Collected data
========================================

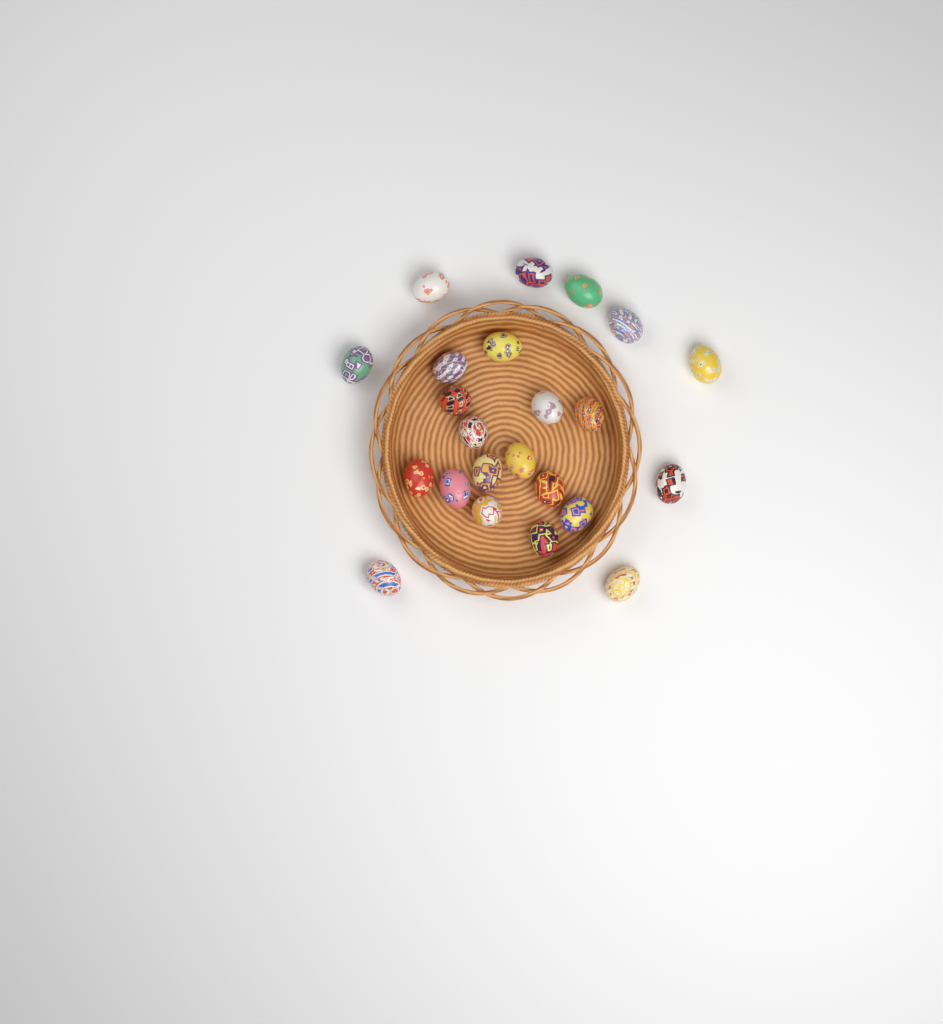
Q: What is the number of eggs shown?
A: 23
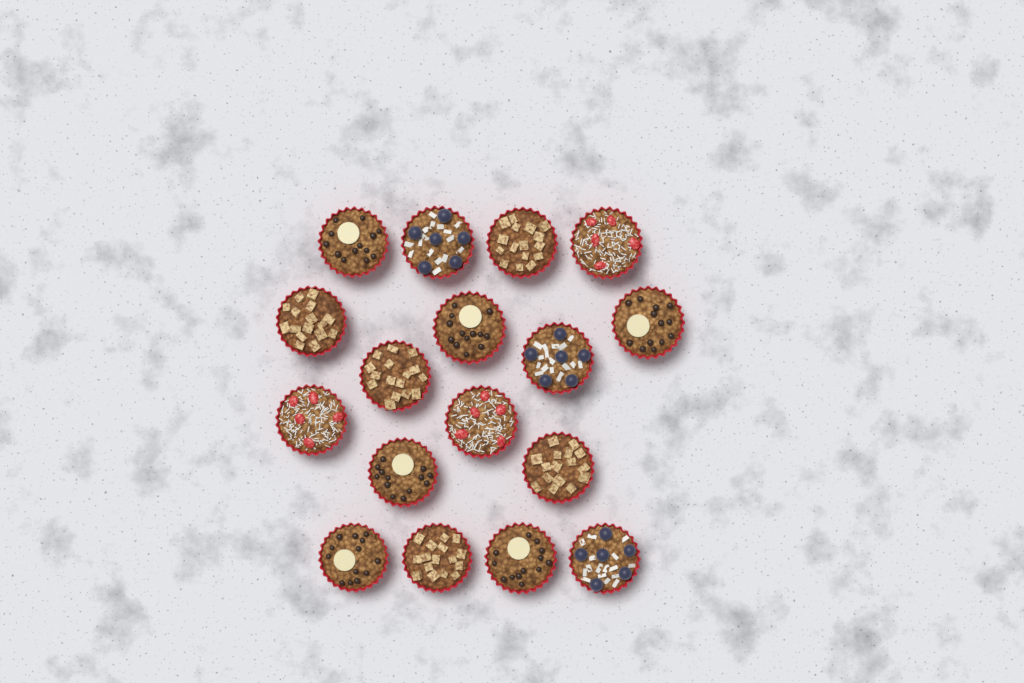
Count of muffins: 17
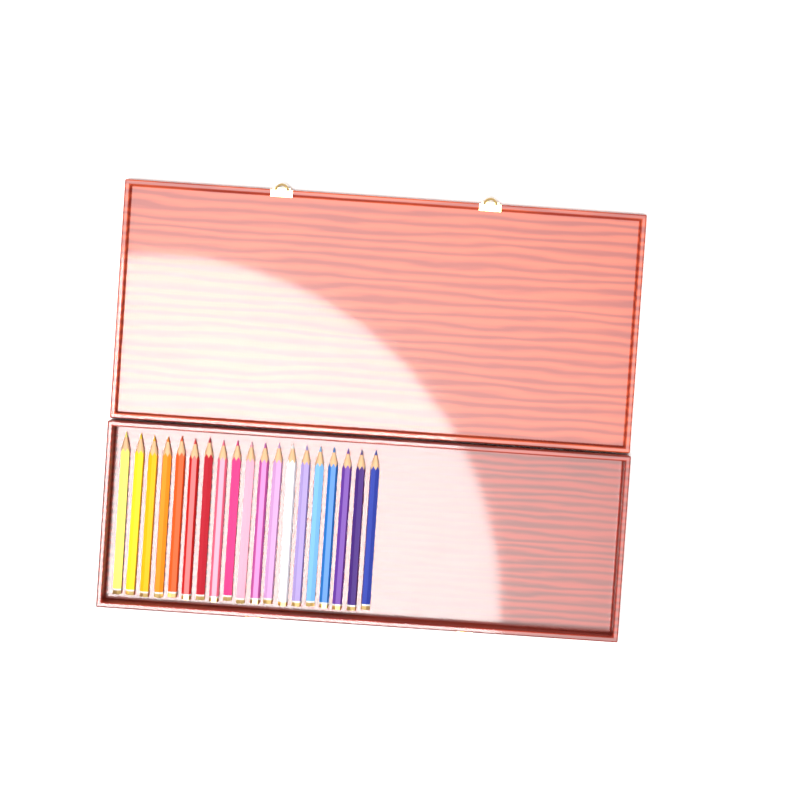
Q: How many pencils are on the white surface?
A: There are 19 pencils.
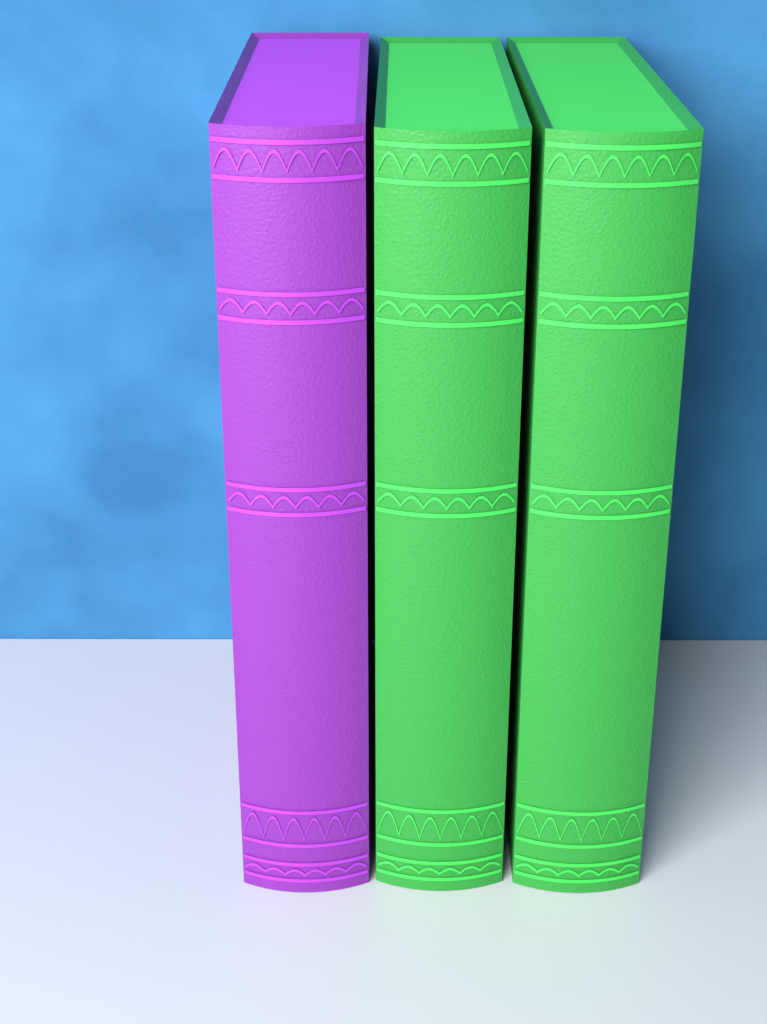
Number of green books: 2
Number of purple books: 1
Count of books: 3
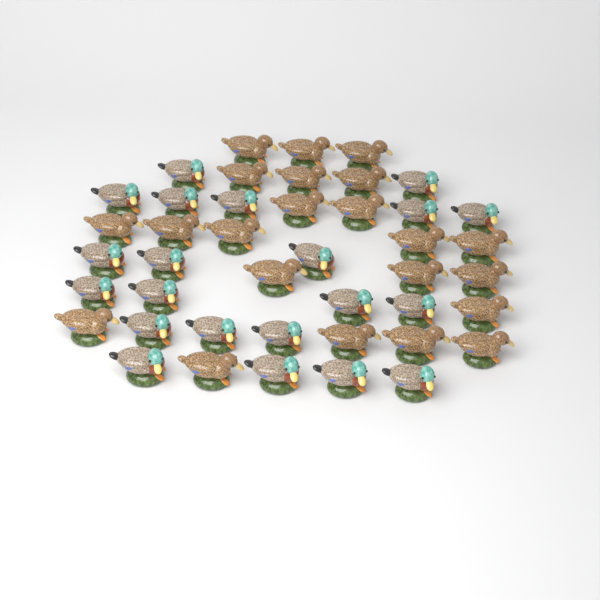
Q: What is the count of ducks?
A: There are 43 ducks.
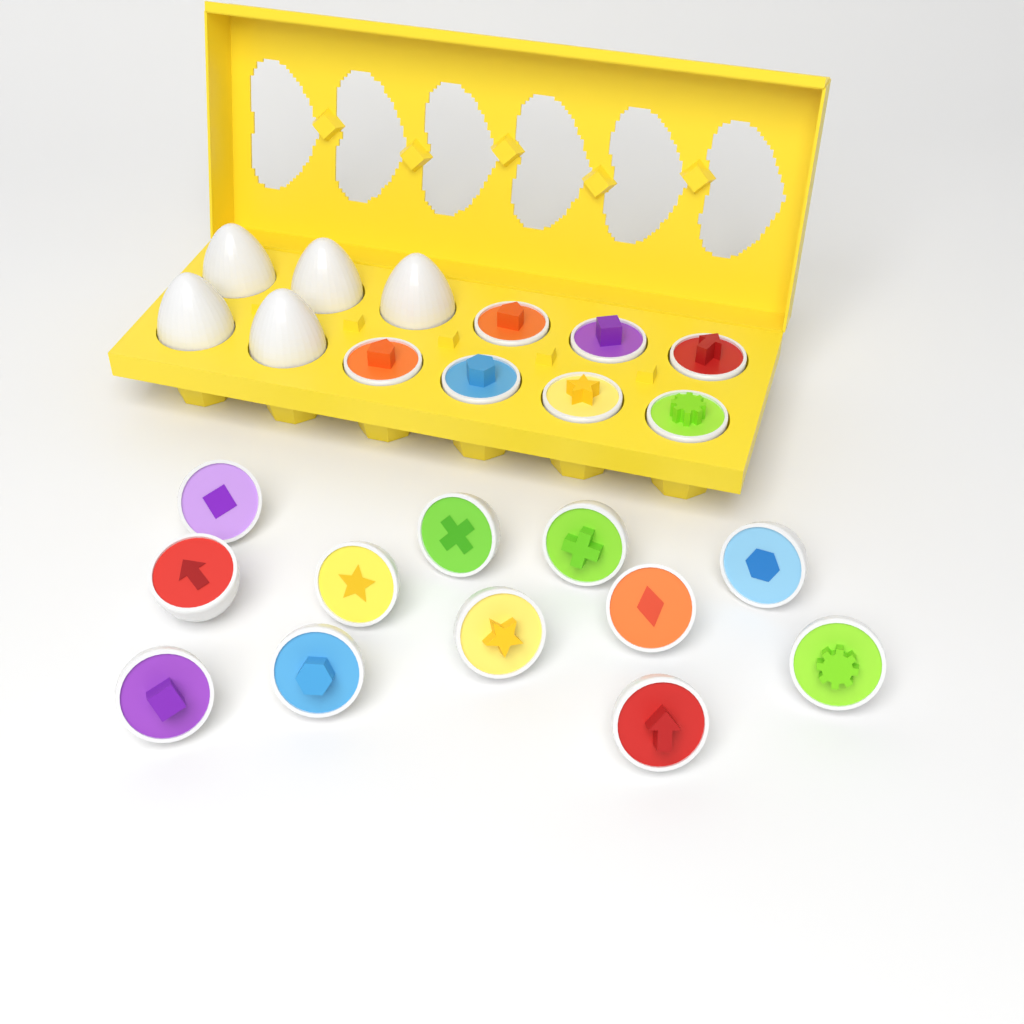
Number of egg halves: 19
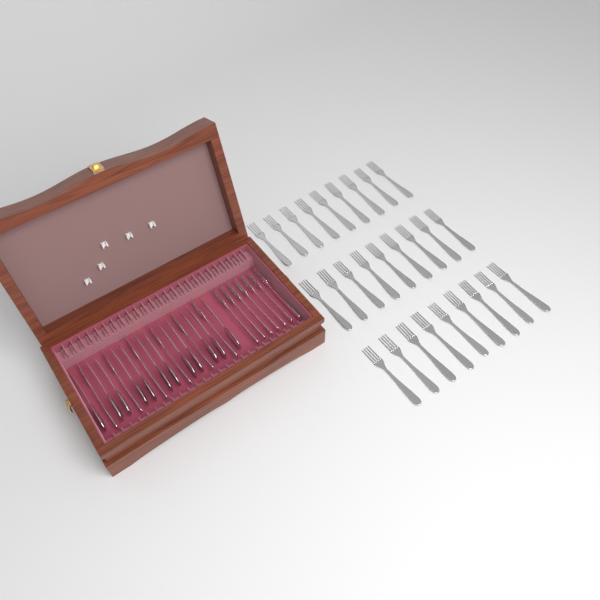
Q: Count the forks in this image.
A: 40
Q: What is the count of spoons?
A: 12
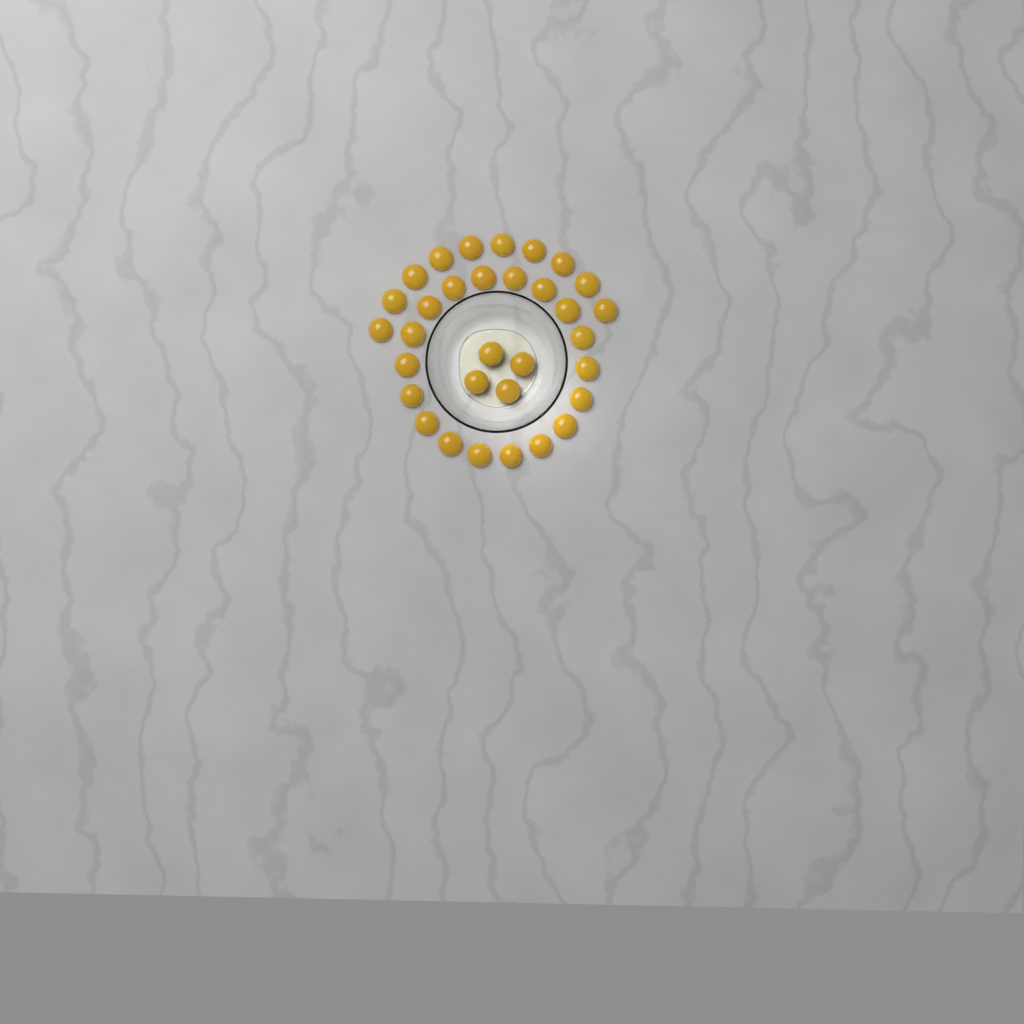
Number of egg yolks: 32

========================================

#### EXERCISE GOAL
Copy the lines above word for word, leaving out the pictures.

#### RESPONSE FOR THIS EXERCISE
Q: What is the number of eggs shown?
A: 23
Count of muffins: 17
Q: How many pencils are on the white surface?
A: There are 19 pencils.
Number of green books: 2
Number of purple books: 1
Count of books: 3
Q: What is the count of ducks?
A: There are 43 ducks.
Number of egg halves: 19
Q: Count the forks in this image.
A: 40
Q: What is the count of spoons?
A: 12
Number of egg yolks: 32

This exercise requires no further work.